[lxc-users] Fedory 20 LXC fails to start on Ubuntu 14.04 host?

CDR venefax at gmail.com
Sun May 25 02:12:00 UTC 2014


I am using a Fedora container in production since a few days ago,
created with LXC 1.0.3. No problems whatsoever. My environment is
Ubuntu server 1404.
 dpkg --list | grep -i lxc
ii  liblxc1                                1.0.3-0ubuntu3
             amd64        Linux Containers userspace tools (library)
ii  lxc                                    1.0.3-0ubuntu3
             amd64        Linux Containers userspace tools
ii  lxc-templates                          1.0.3-0ubuntu3
             amd64        Linux Containers userspace tools (templates)
ii  python3-lxc                            1.0.3-0ubuntu3
             amd64        Linux Containers userspace tools (Python 3.x
bindings)



On Sat, May 24, 2014 at 9:49 PM, Robert Pendell
<shinji at elite-systems.org> wrote:
> On Sat, May 24, 2014 at 9:29 PM, Michael H. Warfield wrote:
>> On Sat, 2014-05-24 at 22:00 +0200, Timotheus Pokorra wrote:
>>> Hello Mike,
>>
>>> > 1) Are you running this container unprivileged?
>>> I checked what it means to run a container unprivileged.

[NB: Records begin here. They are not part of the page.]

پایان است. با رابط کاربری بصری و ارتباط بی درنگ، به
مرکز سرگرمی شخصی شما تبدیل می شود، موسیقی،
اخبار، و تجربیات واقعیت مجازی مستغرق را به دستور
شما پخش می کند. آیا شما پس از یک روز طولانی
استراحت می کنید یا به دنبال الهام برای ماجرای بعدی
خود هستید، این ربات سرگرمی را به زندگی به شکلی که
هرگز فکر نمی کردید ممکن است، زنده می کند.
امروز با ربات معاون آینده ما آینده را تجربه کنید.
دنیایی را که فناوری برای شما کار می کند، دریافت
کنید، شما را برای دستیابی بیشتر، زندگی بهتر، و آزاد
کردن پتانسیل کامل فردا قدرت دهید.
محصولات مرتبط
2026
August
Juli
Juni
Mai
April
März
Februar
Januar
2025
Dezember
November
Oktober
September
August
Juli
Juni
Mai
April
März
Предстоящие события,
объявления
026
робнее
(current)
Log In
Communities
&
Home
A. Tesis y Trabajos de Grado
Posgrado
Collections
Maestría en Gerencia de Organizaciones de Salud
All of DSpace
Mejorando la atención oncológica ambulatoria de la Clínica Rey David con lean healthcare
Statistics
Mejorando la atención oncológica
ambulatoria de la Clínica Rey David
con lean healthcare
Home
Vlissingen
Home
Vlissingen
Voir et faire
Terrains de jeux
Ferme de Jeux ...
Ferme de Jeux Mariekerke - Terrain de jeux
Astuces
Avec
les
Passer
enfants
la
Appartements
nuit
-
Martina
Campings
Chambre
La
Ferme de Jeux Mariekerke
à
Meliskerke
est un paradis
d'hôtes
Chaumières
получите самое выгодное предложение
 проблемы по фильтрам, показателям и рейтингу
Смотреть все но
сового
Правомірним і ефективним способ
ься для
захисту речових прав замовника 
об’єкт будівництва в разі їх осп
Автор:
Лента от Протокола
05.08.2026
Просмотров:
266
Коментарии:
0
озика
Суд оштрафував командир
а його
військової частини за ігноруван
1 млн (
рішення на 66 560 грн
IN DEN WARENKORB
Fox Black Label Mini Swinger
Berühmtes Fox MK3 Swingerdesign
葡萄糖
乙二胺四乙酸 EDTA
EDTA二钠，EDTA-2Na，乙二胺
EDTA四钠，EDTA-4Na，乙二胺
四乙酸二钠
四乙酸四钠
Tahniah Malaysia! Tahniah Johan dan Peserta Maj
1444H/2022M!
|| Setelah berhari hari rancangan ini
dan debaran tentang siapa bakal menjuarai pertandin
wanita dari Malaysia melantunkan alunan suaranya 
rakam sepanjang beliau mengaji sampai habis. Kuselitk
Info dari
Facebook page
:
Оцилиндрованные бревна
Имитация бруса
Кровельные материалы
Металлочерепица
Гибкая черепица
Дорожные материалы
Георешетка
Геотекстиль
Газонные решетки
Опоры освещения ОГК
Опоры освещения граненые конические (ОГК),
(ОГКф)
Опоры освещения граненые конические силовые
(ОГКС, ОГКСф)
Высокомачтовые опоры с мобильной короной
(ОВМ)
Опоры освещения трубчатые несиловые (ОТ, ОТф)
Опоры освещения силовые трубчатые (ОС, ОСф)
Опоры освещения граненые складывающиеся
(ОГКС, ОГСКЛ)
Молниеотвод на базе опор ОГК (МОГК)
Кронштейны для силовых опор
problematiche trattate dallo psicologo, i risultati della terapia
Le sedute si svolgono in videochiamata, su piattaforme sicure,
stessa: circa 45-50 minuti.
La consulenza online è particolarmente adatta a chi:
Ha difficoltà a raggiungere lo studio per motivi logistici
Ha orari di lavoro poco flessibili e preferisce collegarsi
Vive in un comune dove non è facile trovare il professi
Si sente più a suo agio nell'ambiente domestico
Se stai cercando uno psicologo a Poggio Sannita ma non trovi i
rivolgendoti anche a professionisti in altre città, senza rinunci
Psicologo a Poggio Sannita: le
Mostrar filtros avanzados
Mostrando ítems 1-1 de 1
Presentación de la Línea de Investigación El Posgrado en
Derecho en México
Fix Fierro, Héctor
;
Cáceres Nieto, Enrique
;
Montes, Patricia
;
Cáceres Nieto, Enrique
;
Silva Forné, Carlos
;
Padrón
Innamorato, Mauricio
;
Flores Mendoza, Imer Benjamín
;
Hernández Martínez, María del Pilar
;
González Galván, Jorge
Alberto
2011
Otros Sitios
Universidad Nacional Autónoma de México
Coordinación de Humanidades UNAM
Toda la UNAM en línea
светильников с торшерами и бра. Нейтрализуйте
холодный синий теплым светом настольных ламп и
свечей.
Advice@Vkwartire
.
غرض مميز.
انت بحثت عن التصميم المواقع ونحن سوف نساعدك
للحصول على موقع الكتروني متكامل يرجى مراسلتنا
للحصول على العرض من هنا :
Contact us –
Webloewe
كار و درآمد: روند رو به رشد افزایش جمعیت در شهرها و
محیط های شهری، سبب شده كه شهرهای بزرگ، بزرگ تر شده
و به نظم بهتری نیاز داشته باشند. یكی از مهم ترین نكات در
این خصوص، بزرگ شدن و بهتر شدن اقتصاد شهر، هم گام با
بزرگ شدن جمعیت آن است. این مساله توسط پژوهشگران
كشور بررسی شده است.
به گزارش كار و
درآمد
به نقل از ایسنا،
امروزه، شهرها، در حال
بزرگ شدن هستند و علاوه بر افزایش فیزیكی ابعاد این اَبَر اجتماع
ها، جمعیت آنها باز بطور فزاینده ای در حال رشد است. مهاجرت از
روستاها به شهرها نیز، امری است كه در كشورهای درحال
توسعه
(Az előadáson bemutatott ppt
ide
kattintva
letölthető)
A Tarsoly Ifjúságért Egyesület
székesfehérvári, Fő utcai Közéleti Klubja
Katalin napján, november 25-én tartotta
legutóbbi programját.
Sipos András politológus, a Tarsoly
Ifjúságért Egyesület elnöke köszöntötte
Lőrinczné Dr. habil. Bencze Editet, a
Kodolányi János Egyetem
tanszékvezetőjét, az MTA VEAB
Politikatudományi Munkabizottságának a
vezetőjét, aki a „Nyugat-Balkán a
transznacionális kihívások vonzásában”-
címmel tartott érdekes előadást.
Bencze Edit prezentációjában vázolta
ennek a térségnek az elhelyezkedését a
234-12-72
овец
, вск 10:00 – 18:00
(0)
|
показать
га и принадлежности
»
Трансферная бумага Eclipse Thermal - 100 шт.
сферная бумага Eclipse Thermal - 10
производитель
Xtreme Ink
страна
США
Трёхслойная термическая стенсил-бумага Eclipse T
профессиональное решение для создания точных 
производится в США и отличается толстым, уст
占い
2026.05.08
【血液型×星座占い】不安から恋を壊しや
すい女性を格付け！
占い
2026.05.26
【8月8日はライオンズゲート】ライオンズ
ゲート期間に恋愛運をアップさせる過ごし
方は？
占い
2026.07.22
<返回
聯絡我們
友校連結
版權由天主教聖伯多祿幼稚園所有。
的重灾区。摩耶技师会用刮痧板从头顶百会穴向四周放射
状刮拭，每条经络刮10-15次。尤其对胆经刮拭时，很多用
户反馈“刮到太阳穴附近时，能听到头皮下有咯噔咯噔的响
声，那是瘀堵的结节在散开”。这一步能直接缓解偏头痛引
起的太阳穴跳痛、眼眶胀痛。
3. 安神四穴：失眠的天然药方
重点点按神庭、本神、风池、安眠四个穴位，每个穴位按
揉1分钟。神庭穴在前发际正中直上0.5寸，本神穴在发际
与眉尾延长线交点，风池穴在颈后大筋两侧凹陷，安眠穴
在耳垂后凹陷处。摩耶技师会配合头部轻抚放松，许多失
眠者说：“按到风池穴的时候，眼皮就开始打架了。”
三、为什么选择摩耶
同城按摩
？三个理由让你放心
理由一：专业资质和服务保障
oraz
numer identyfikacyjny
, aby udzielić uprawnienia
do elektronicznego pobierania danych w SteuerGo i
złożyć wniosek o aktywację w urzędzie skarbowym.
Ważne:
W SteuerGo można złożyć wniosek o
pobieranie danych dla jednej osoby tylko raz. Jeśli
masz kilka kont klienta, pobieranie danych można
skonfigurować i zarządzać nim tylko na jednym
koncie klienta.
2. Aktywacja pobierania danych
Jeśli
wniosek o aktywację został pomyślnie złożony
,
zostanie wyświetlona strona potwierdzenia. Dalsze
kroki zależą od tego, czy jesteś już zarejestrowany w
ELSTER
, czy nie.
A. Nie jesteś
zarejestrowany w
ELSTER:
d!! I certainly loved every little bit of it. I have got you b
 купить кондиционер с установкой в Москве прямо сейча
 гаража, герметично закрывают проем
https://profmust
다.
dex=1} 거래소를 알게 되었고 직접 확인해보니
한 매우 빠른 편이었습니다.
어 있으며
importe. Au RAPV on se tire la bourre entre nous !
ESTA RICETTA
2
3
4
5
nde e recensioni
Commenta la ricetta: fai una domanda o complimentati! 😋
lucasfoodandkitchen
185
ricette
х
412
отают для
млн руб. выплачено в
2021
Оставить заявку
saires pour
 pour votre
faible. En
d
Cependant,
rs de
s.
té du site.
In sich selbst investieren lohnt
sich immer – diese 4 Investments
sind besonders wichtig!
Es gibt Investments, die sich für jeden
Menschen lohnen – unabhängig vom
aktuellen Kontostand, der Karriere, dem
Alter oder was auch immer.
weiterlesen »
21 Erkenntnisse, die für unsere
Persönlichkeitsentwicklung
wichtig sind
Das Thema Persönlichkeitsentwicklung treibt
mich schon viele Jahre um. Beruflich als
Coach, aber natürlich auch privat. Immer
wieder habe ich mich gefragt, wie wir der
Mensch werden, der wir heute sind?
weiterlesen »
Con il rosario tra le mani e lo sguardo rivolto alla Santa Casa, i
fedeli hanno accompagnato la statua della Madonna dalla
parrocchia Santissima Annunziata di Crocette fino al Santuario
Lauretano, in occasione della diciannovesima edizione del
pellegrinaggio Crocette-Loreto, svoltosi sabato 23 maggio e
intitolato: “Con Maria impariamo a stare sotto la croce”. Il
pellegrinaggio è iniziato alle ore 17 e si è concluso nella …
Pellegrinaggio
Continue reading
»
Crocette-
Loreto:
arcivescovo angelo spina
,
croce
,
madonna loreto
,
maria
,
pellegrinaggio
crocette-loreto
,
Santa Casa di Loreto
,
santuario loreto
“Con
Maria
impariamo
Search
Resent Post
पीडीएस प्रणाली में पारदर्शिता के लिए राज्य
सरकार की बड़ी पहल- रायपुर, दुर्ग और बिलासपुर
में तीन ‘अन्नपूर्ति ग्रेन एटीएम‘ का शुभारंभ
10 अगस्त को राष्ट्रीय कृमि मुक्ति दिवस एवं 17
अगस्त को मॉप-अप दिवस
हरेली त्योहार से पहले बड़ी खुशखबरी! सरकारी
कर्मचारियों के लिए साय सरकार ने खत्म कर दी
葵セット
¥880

I think I run
>>> it privileged, I am logged in as root on the host machine, and I am
>>> just trying to start with lxc-start -n myFedora.
>>
>>> > 2) Have you tried creating the container using the -t fedora template?
>>> I tried lxc-create -t fedora -n myFedoraTest
>>> Unfortunately, the result is the same.
>>
>>> >> Anyone any ideas?
>>> >
>>> > The error the OP was showing was a SEGV (11) in systemd.  He did not
>>> > specify how he created the container, or how he was running it (priv /
>>> > non-priv).  A SEGV in systemd would be pretty serious.  It would seem to
>>> > be an executable conflict at a pretty deep layer.  I guess it would also
>>> > be good to know what the host kernel version is as well.
>>> I indeed get the exact same output as the OP.
>>
>>> On the host:
>>> uname -a
>>> Linux j80074.servers.jiffybox.net 3.2.0-60-virtual #91-Ubuntu SMP Wed
>>> Feb 19 04:13:28 UTC 2014 x86_64 x86_64 x86_64 GNU/Linux
>>
>>> The LXC host (Ubuntu) is a virtual machine running in a XEN environment.
>>> I would understand if that is not possible, but it is possible since
>>> Debian 7 and CentOS 6 containers run fine on this host.
>>
>> XEN???
>>
>> Oh crap...  It's information like this that is critical to understand
>> what's going on.
>>
>> You're in an environment with a Fedora 20 container running on an Ubuntu
>> virtualized host in a Xen guest running under a Xen paravirtualization
>> hypervisor.  Without knowing this, it would be impossible to even guess
>> where the problem may lay (even with this information, it may be
>> impossible).  I haven't even begun to attempt to reproduce it but the
>> number of independent variables just shot through the roof.
>>
>> First order of troubleshooting.  Eliminate independent variables...
>>
>> Have you attempted running a Fedora container on an Ubuntu host running
>> on raw iron?  If not, you need to do so and report those results.
>>
>> I haven't screwed with Xen in years but all HW and para virtualization
>> requires some instruction emulation back in the hypervisor.  This could
>> easily be some incompatibility between the Xen hypervisor in supervisory
>> state and emulating some instruction that systemd is requiring.  I can't
>> even begin to reproduce your environment at this point with Xen in the
>> loop.  You really need to simplify this into a basic install with basic
>> containers and try running it that way.  This could be a problem in the
>> Xen hypervisor, it could be a problem in the Xen guest virt drivers, it
>> could be in systemd that never expected to run in a container in a guest
>> under Xen.  I can't tell.
>>
>> In the upcoming week, I'll look into firing up an Ubuntu server, since I
>> now have a free Dell tower now that I've virtualized my NST development
>> engines into LXC containers.  I don't even want to THINK about doing
>> Xen.
>>
>> You've got to simplify that environment in order to isolate the origin
>> of the problem.
>>
>
> I took a try at this earlier and it worked fine.  I did a full install
> and boot for Fedora 20 amd64 using "lxc-create -t download -n test" as
> root.  Here is my environment.
>
> Host: Linode
> Kernel: 3.14.3 (host supplied)
> Technology: Xen Paravirtualized
>
> Xen Hypervisor Mode (HVM) shouldn't be much different than KVM however
> I have not used each of them enough to know for sure.